In the assessment of an adult with snoring and possible sleep apnoea, the first question is how much difficulty the snoring is creating at home. One should identify whether the patient stops breathing at night and whether the partner has to wake the patient because they stop breathing. One should look for signs of sleepiness during the day (the Epworth Sleepiness Score) and also evidence of poor concentration. A history of heart disease or stroke in a patient, who is younger than one would expect for this disease, may suggest evidence of obstructive sleep apnoea. The Body Mass Index (BMI) is also important to assess, as surgery has no role to play (apart from tracheostomy) in patients with a BMI > 30.

In a child if there is evidence of severe snoring, or suggestion of stopping breathing at night, then this is often an indication for an adenotonsillectomy. 

Often, the first line of management for patients with severe snoring is an improvement in lifestyle. Loss of weight is, of course, ideal and trying to improve a patient’s lifestyle by increased sporting activity is helpful. Patients should avoid alcohol for 4 hours before going to sleep. Tranquillisers and sleeping pills should be avoided if possible. 

In those patients with nasal congestion or obstruction, a nasal steroid spray is tried first (Beconase, Flixonase, Nasacort, Nasonex). A cotton reel placed on the back of pyjamas or a night gown, may prevent a patient from sleeping on their back and thus reduce the volume of snoring. Raising the bed head or using a collar or pillow to extend the neck may help to open the airway and reduce the sound of snoring. A cup of coffee at night may help since the snorer may not fall asleep before his or her partner. 

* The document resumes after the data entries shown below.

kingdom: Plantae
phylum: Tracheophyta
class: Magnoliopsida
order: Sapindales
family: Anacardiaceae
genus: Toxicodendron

The out-patient assessment of snorer requires an endoscopic (miniature telescope) examination of nose, throat and voice box. If there were obvious blockage to the nasal or upper airway, then it would probably be appropriate for the block to be removed. If there is suggestion of obstructive sleep apnoea, then an overnight assessment to document and assess the degree of apnoea is helpful. If obstructive sleep apnoea (OSA) is identified is identified in the absence of any obstructive disease of the nose and throat, then the treatment is CPAP (continuous positive airway pressure) mask in the first instance.

If snoring is the only significant symptom without any evidence of apnoea, then surgery can be considered to reduce the volume of snoring. It is unlikely that any surgery will guarantee to remove the sound of snoring but there is likely to be reduction in volume of snoring. Such surgery may involve nasal surgery to correct nasal septal deviations or to remove nasal polyps. Such operations can be done as day case and the recovery time is 1-2 weeks.

The most common vibratory area of snoring is the soft palate and uvula. There are number of operations to reduce the size of palate and uvula and to tighten the palate. See the page on treatments for snoring.  The palate operation can be done with Diathermy, Laser or Radiofrequency (RF) machine (Somnoplasty). Palatal surgery (except for Celon radiofrequency) is painful for 2 -3 weeks post operatively. Radiofrequency is also used to reduce the bulk of the base of the tongue. Base of tongue treatment is performed under general anaesthesia.